Aunque las señoras que la han portado y que la portan no estén acostumbradas a ser las protagonistas, hay que recordar que la bata y quienes la llevan han tenido también su lugar en el cine. En el cine rural de los años treinta y cuarenta ya hay muestras de batas. No obstante, quizá la primera película importante en la que tienen su espacio es Surcos (1951) de José Antonio Nieves Conde, la gran película española sobre el éxodo del campo a la ciudad. Y del mismo modo que la bata tiene el poder de recordarnos a nuestras madres y abuelas, también nos trae a la memoria a ciertas actrices expertas en papeles de señoras de clase baja en todas sus variantes. Es fácil ver una bata y pensar en mujeres tan diferentes como Lola Gaos, Laly Soldevilla, Chus Lampreave o Florinda Chico. Y no solo en nuestro cine: el neorrealismo italiano también tiene muchos ejemplos de señora con bata. Sophia Loren en Dos mujeres, Anna Magnani en El amor, por poner dos ejemplos.
Pero volvamos a nuestro redil. Si un director de cine ha hecho de la bata un elemento clave en su filmografía ese ha sido Pedro Almodóvar. Desde ¿Qué he hecho yo para merecer esto? (1984), su cuarta película comercial, donde vemos a Carmen Maura limpiar el gimnasio de kendo en el que trabaja, ataviada con una bata sin mangas de flores azules, hasta Dolor y gloria (2019), cuyo arranque, con las mujeres lavando en el río y cantando A tu vera es un festín de batas. Paola Torres, figurinista de Dolor y gloria, le contó a Noelia Ramírez para esta revista la relación que existe entre el vestuario que eligió para la película y su historia personal: “Es una escena en la que Penélope (Jacinta en la película) está cosiendo mientras su hijo toma clases con el pintor. La bata que lleva es un modelo que encontré en una tienda vintage. La compré porque era igual a una que llevaba mi madre, que también era una mujer rural, analfabeta y muy trabajadora. Siempre llevaba esa bata de campo. Yo, de pequeña, odiaba verla; tanto, que llegue a escondérsela. Cuando la encontré en la tienda buscando vestuario no me lo podía creer. Una bata igualita. Fue como una llamada del destino. Se lo comenté a Pedro (Amodóvar), le encantó la idea de incluirla y la adaptamos para Penélope. Para mí es como un homenaje a mi madre”.
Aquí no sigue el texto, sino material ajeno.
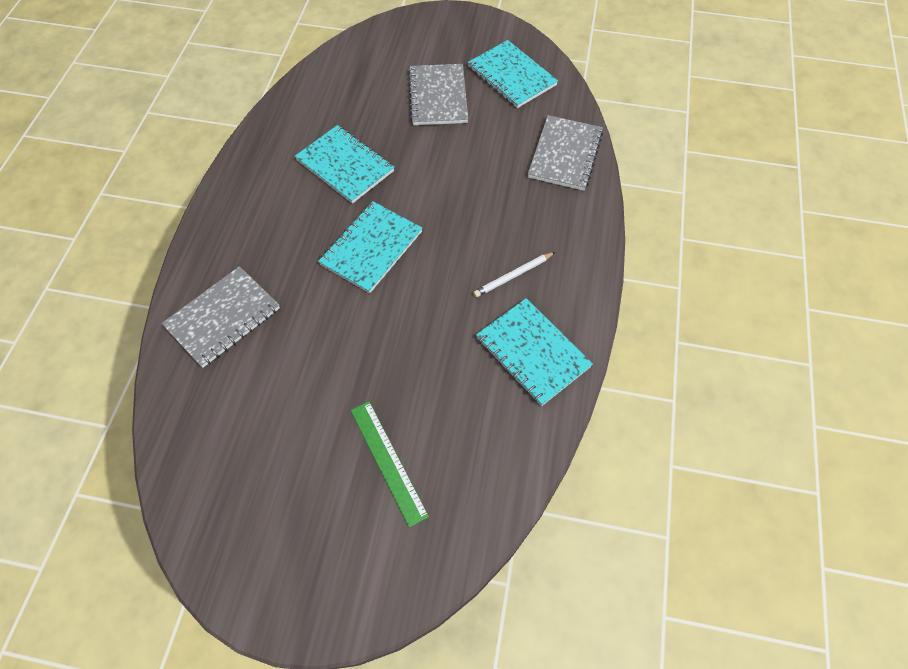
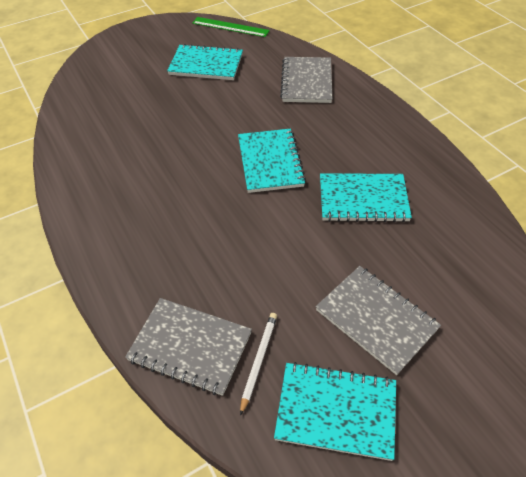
camera: 140 degrees right, 10 degrees down
green ruler [351,401,429,528] -> green ruler moved to [192,17,270,37]
white pencil [473,252,555,297] -> white pencil moved to [240,313,277,416]
turquoise notebook [476,298,593,406] -> turquoise notebook moved to [167,44,243,80]
grey notebook [528,115,603,191] -> grey notebook turned 45 degrees counterclockwise [125,298,252,396]

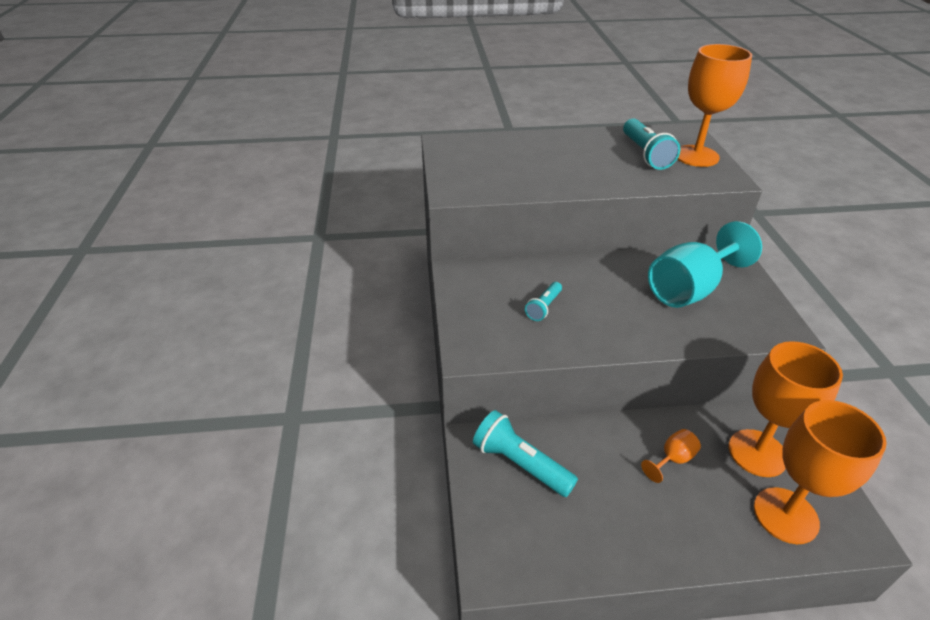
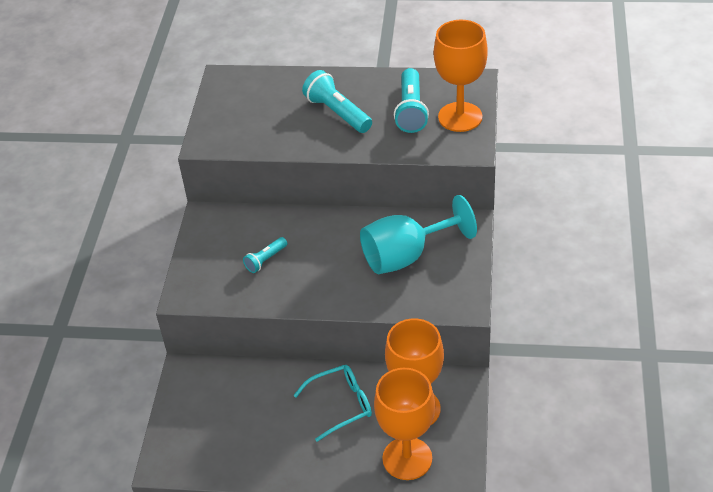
camera: 15 degrees right, 5 degrees up
turquoise flashlight [473,410,578,497] -> turquoise flashlight moved to [302,70,372,133]
orange goblet [641,429,701,483] -> turquoise glasses [293,365,372,442]

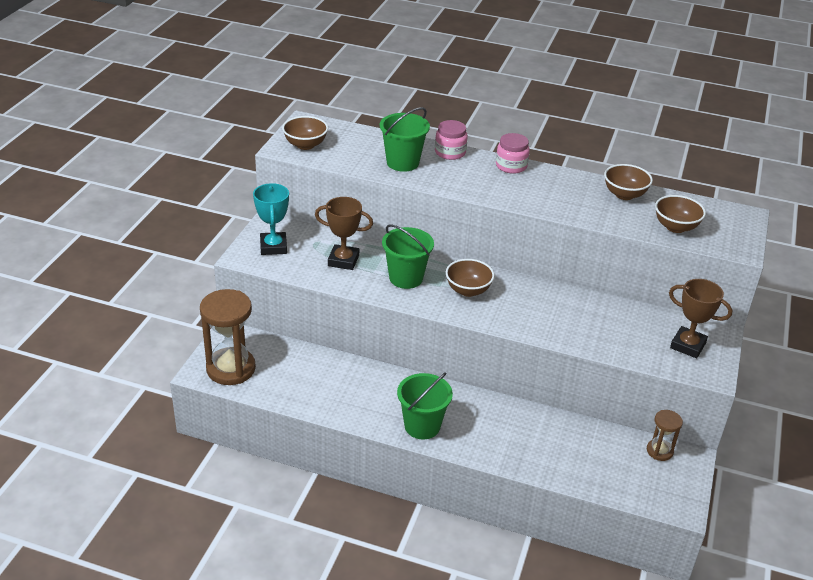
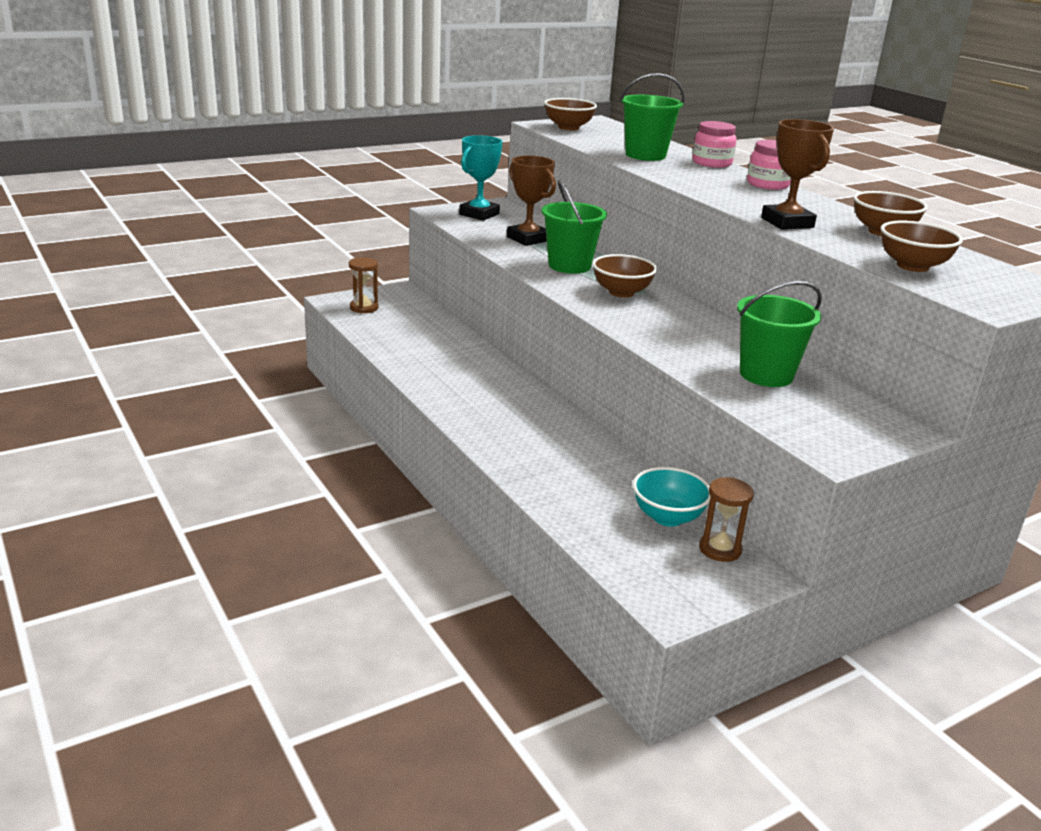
camera: 40 degrees right, 10 degrees down
brown hourglass [200,289,256,385] -> brown hourglass [349,257,379,313], size x0.52
green bucket [397,372,453,439] -> green bucket moved to [737,281,822,387]
brown trophy [669,279,732,358] -> brown trophy moved to [761,119,834,230]
none -> turquoise bowl [633,467,711,527]

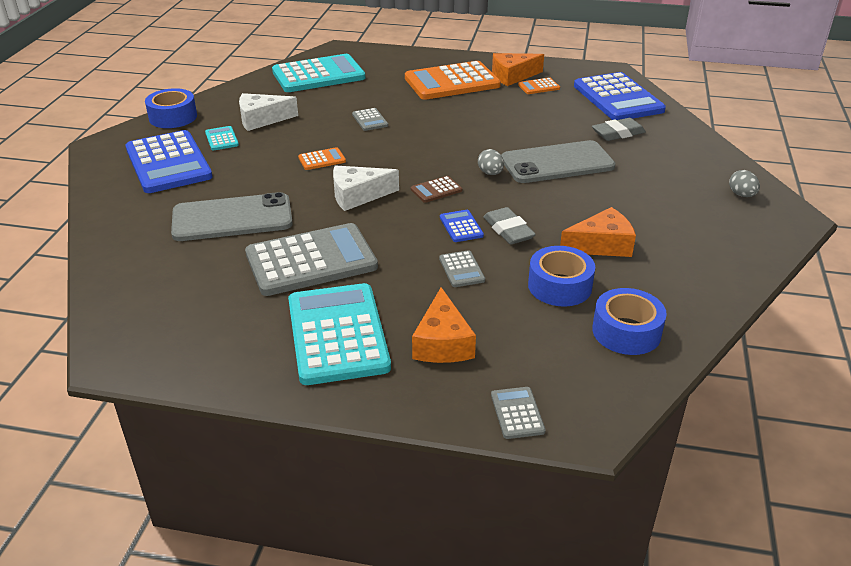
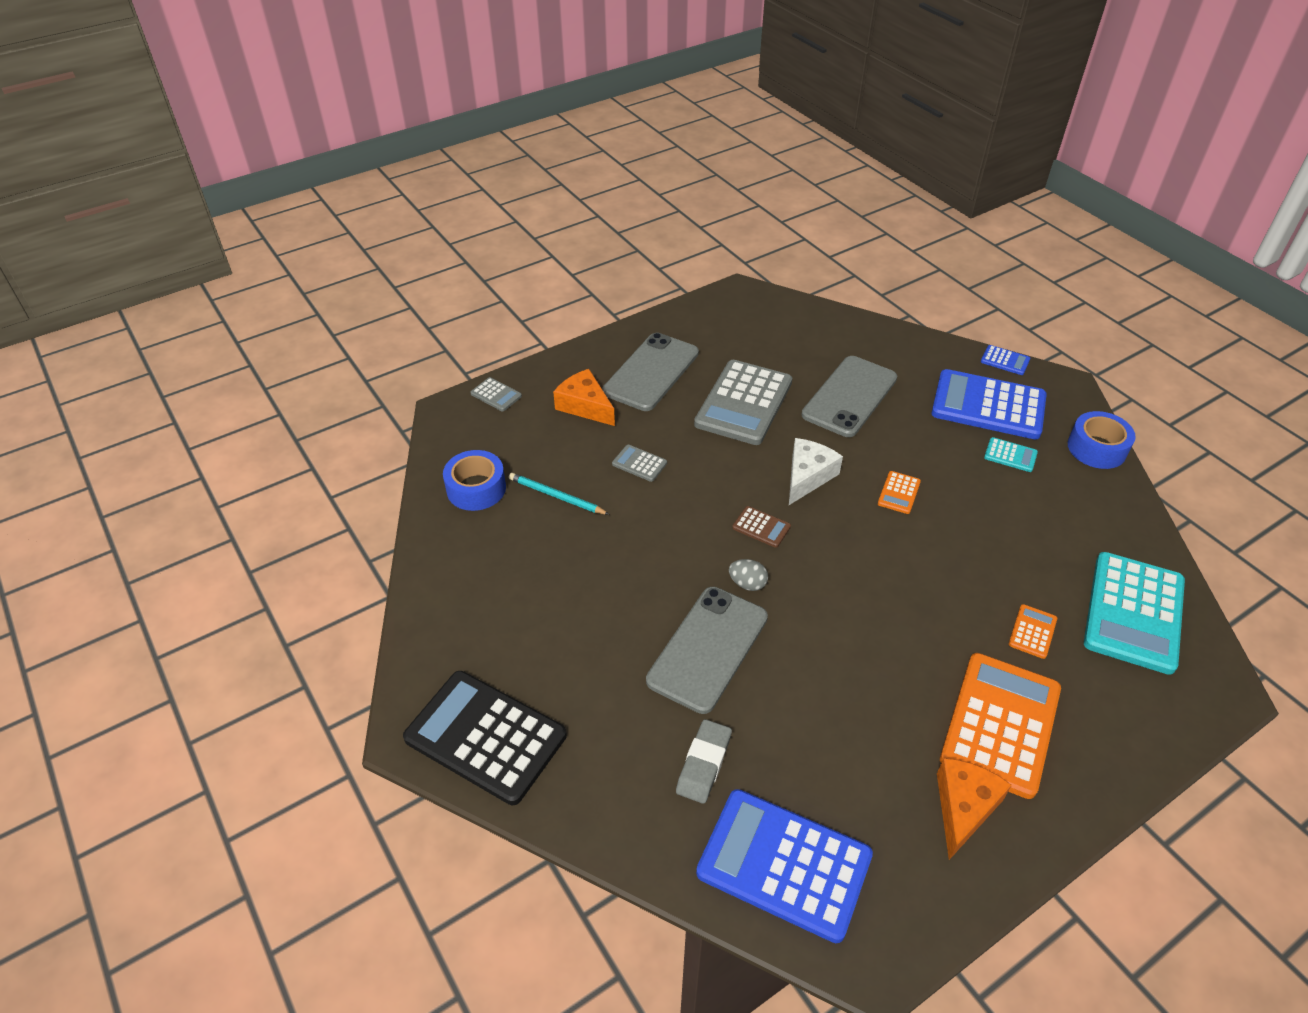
camera: 135 degrees right, 10 degrees up
white cheese [239,93,298,131] -> none
turquoise calculator [288,283,391,385] -> grey phone [603,333,699,411]
grey calculator [352,108,388,131] -> none
brown calculator [411,176,462,203] -> brown calculator turned 105 degrees clockwise [732,506,791,548]
blue calculator [440,210,484,242] -> blue calculator moved to [981,345,1030,375]
grey eraser [483,207,536,244] -> none
orange calculator [518,78,560,94] -> orange calculator moved to [1009,604,1057,659]
blue tape [528,246,595,307] -> turquoise pencil [509,473,610,515]
orange cheese [560,207,636,257] -> none
grey egg [729,170,760,197] -> black calculator [403,671,567,805]

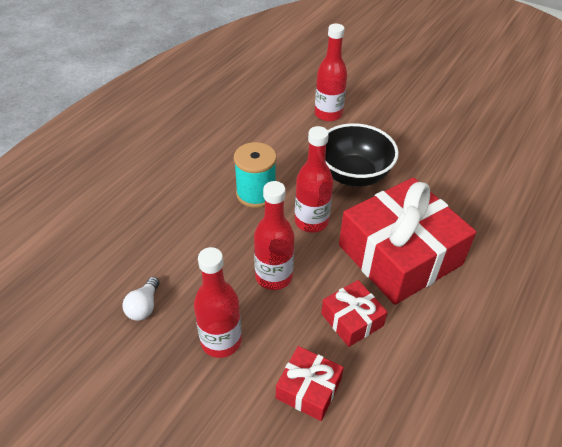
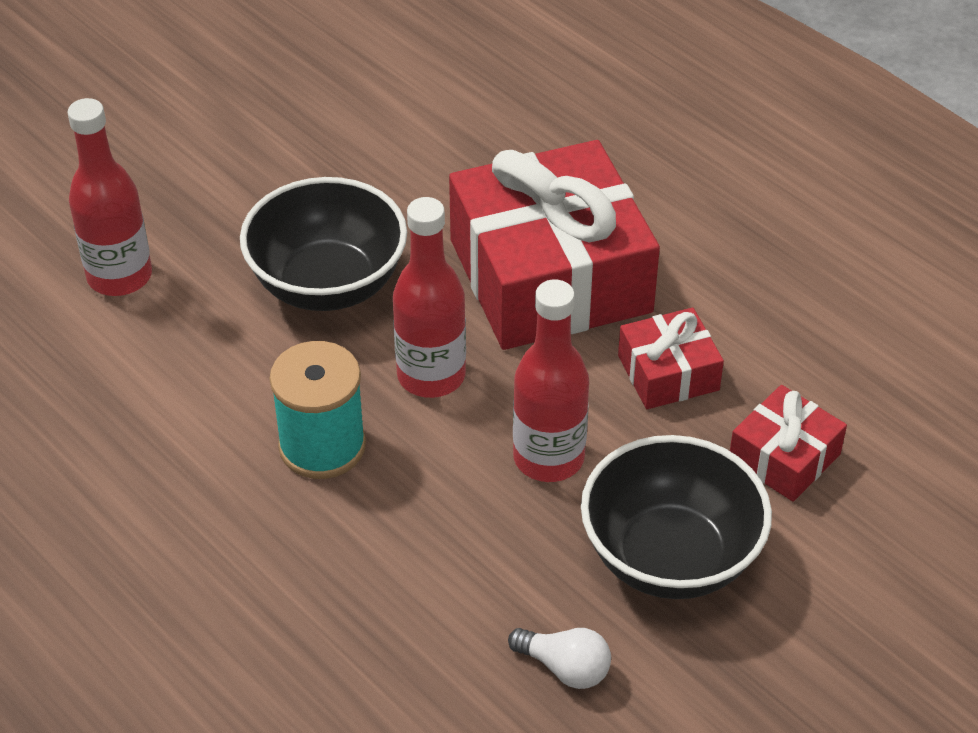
camera: 75 degrees left, 0 degrees up
red bottle [194,247,242,358] -> black bowl [581,435,772,599]

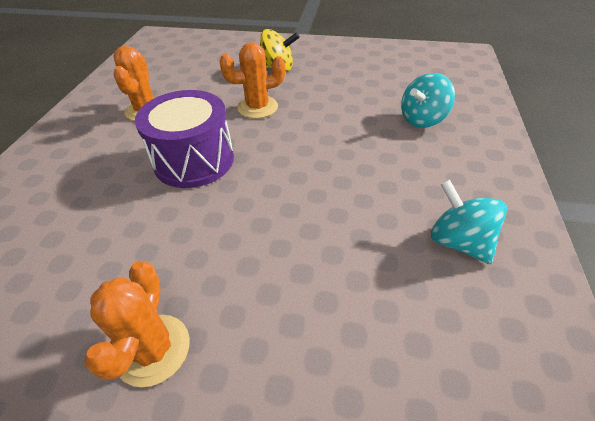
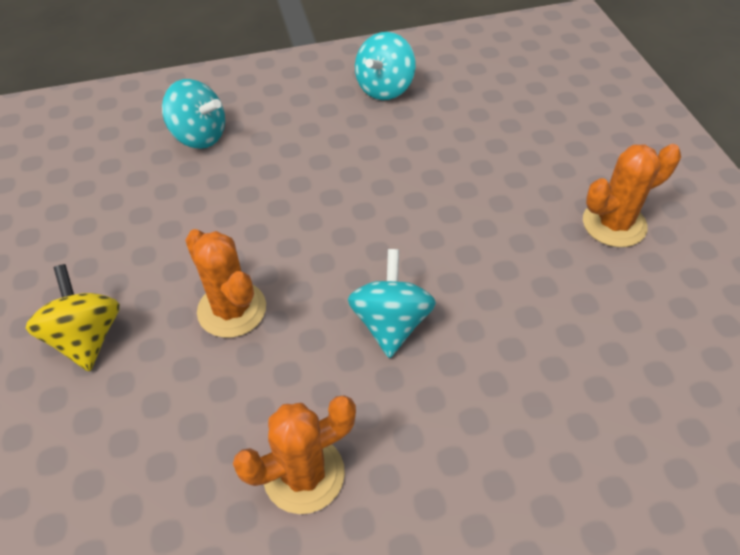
camera: 115 degrees left, 5 degrees up
purple drum [135,90,234,188] -> turquoise spinning top [348,249,436,358]

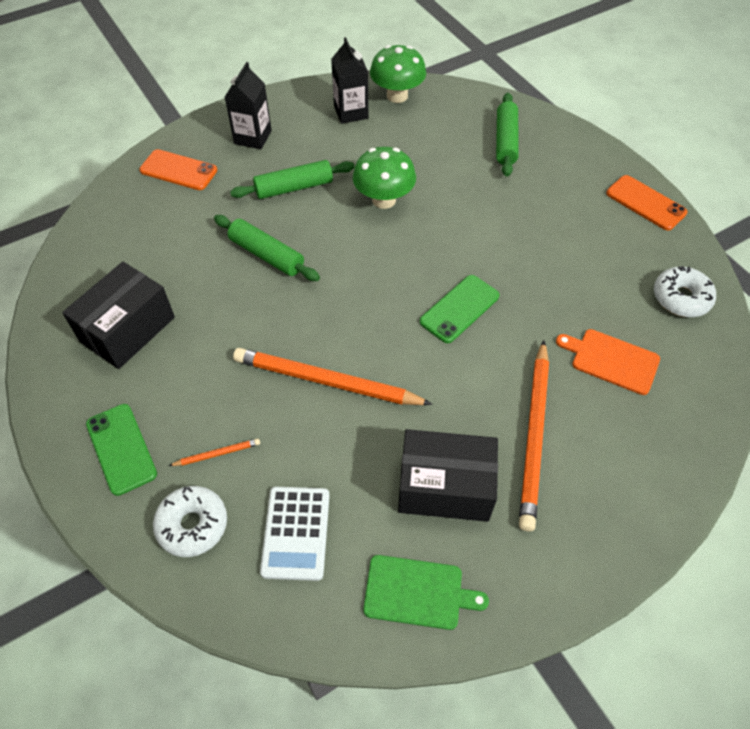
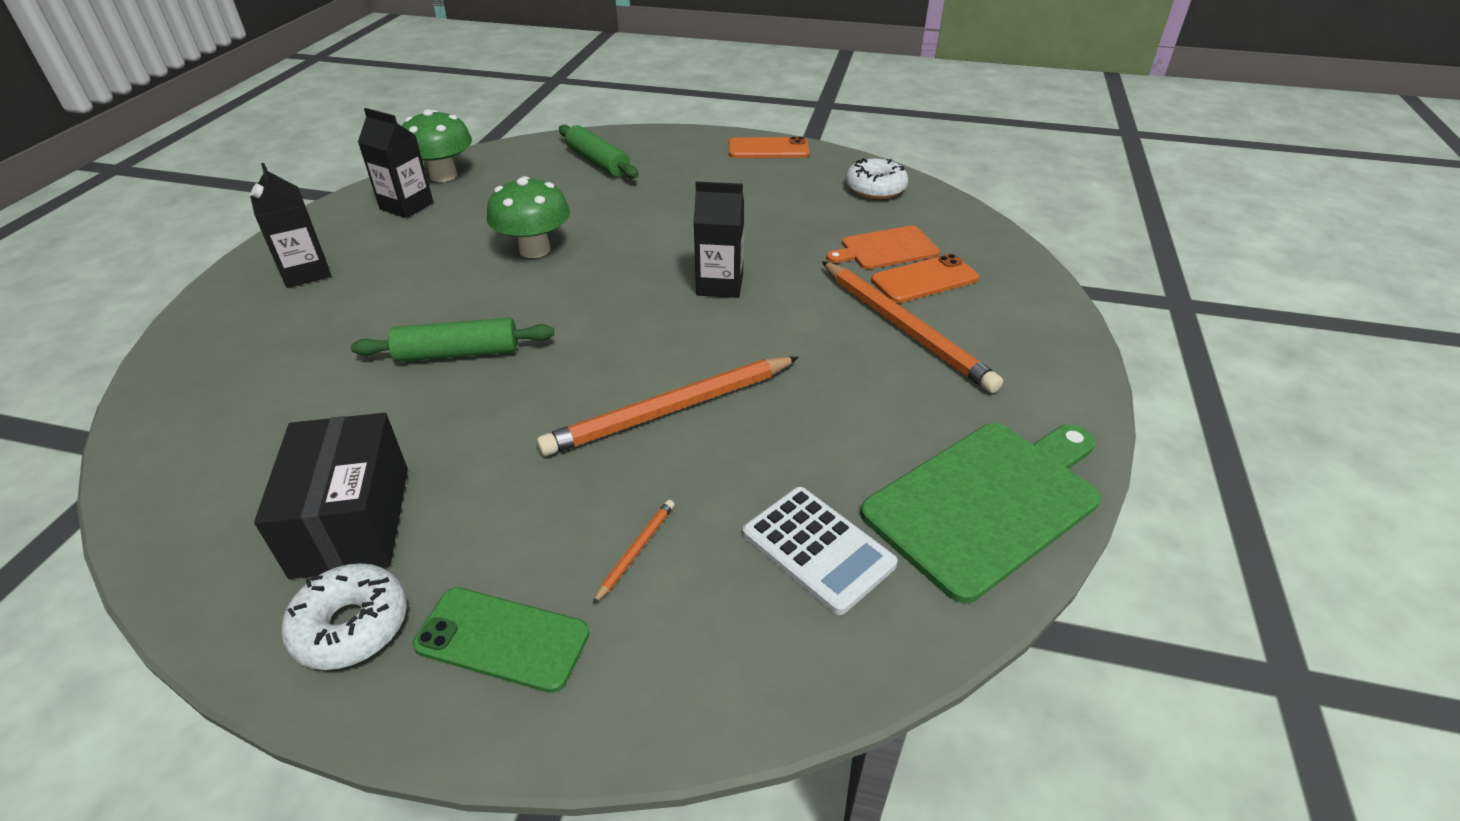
camera: 45 degrees left, 15 degrees down
orange phone [139,149,217,190] -> orange phone moved to [871,254,979,303]
white donut [153,486,227,557] -> white donut moved to [281,563,407,670]
green rolling pin [230,160,355,199] -> none
green cutting board [363,555,489,630] -> green cutting board [860,423,1101,603], size x1.72
black box [398,429,498,522] -> none
green phone [420,275,500,343] -> black carton [693,181,744,298]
La bata se explicita en un diálogo de La flor de mi secreto, donde Leo (Marisa Paredes) habla con su madre, Chus Lampreave:
–Mamá, ¿por qué no se pone la bata que le regalé?
–Ah no, esa es muy hermosa, esa es para museo.
–Pero yo se la compré para que se la pusiera.
–¡Qué no! Esa está mejor guardada.
Por mucho que le pudiera pesar al personaje interpretado por Lampreave, la bata no es aún un objeto de museo. Pero su presencia silenciosa y constante forma parte de un imaginario común e indispensable. De su futuro poco se puede podemos avanzar. Lucía Herrero cree que está condenada a desaparecer con las mujeres que hicieron de ella su vestimenta oficial: “Seguirá existiendo el uniforme de los diferentes oficios que necesitan protegerse de las manchas, pero la bata que cubre a esta señora, morirá con ella. Esa es la realidad. Y no pasa nada, es la vida”. En cualquier caso, su pertenencia a ese acervo popular le garantizará, a través de la memoria, el último superpoder: la inmortalidad.